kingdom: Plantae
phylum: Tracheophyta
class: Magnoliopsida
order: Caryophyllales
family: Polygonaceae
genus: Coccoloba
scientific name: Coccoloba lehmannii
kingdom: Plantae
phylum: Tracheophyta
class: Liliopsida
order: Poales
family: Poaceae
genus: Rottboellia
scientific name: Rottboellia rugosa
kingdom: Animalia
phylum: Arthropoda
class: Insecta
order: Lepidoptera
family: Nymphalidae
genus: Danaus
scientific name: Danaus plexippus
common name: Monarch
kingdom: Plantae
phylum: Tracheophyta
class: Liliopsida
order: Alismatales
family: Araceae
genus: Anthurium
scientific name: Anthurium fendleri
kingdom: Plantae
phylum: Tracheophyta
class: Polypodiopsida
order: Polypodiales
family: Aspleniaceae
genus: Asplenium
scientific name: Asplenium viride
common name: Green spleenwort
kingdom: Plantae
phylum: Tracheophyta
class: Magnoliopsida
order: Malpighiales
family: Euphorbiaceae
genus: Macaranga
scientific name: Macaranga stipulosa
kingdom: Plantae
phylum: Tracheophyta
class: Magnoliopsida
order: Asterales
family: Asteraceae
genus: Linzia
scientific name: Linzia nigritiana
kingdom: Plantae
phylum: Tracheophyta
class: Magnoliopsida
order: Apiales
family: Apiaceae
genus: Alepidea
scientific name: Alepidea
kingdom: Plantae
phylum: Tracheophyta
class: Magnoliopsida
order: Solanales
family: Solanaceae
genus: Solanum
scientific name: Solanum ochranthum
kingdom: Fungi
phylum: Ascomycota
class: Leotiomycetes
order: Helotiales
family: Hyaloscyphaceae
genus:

Task to complete: Repeat every one of the lines above word for word, keeping their order and changing nothing.

Answer to this problem:
kingdom: Plantae
phylum: Tracheophyta
class: Magnoliopsida
order: Caryophyllales
family: Polygonaceae
genus: Coccoloba
scientific name: Coccoloba lehmannii
kingdom: Plantae
phylum: Tracheophyta
class: Liliopsida
order: Poales
family: Poaceae
genus: Rottboellia
scientific name: Rottboellia rugosa
kingdom: Animalia
phylum: Arthropoda
class: Insecta
order: Lepidoptera
family: Nymphalidae
genus: Danaus
scientific name: Danaus plexippus
common name: Monarch
kingdom: Plantae
phylum: Tracheophyta
class: Liliopsida
order: Alismatales
family: Araceae
genus: Anthurium
scientific name: Anthurium fendleri
kingdom: Plantae
phylum: Tracheophyta
class: Polypodiopsida
order: Polypodiales
family: Aspleniaceae
genus: Asplenium
scientific name: Asplenium viride
common name: Green spleenwort
kingdom: Plantae
phylum: Tracheophyta
class: Magnoliopsida
order: Malpighiales
family: Euphorbiaceae
genus: Macaranga
scientific name: Macaranga stipulosa
kingdom: Plantae
phylum: Tracheophyta
class: Magnoliopsida
order: Asterales
family: Asteraceae
genus: Linzia
scientific name: Linzia nigritiana
kingdom: Plantae
phylum: Tracheophyta
class: Magnoliopsida
order: Apiales
family: Apiaceae
genus: Alepidea
scientific name: Alepidea
kingdom: Plantae
phylum: Tracheophyta
class: Magnoliopsida
order: Solanales
family: Solanaceae
genus: Solanum
scientific name: Solanum ochranthum
kingdom: Fungi
phylum: Ascomycota
class: Leotiomycetes
order: Helotiales
family: Hyaloscyphaceae
genus:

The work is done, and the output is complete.